* How to complete this task *
The lines to be copied are those below that contain "text".

* Data shown *
↓

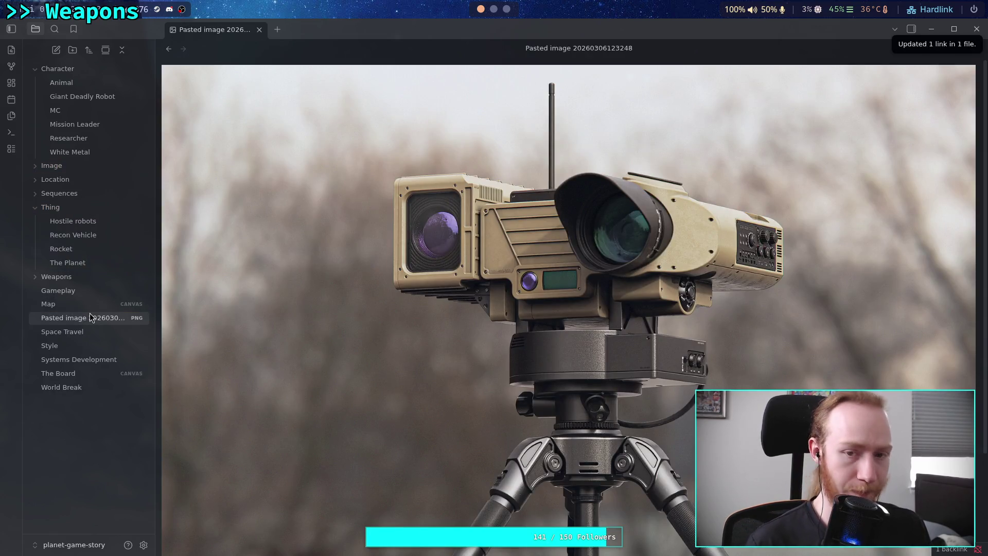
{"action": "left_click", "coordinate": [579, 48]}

↑
↓

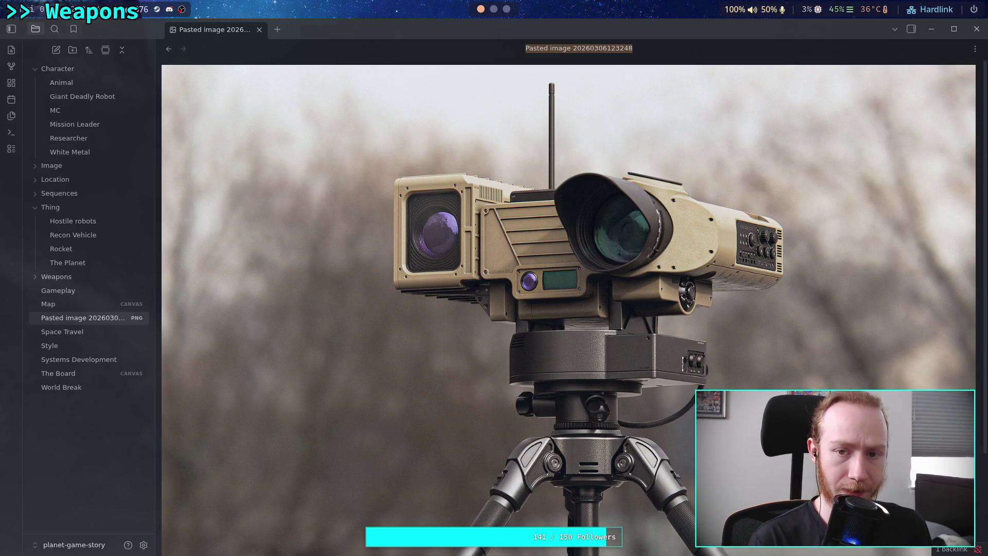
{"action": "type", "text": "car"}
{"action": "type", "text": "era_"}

↑
↓

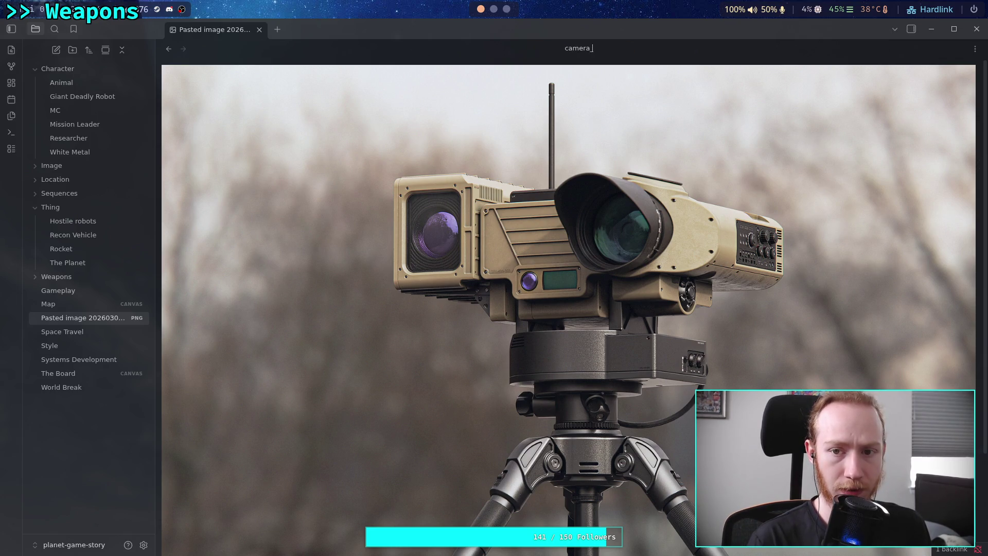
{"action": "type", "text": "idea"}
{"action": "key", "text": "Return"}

↑

* Solution for this exercise *
{"action": "type", "text": "car"}
{"action": "type", "text": "era_"}
{"action": "type", "text": "idea"}
{"action": "key", "text": "Return"}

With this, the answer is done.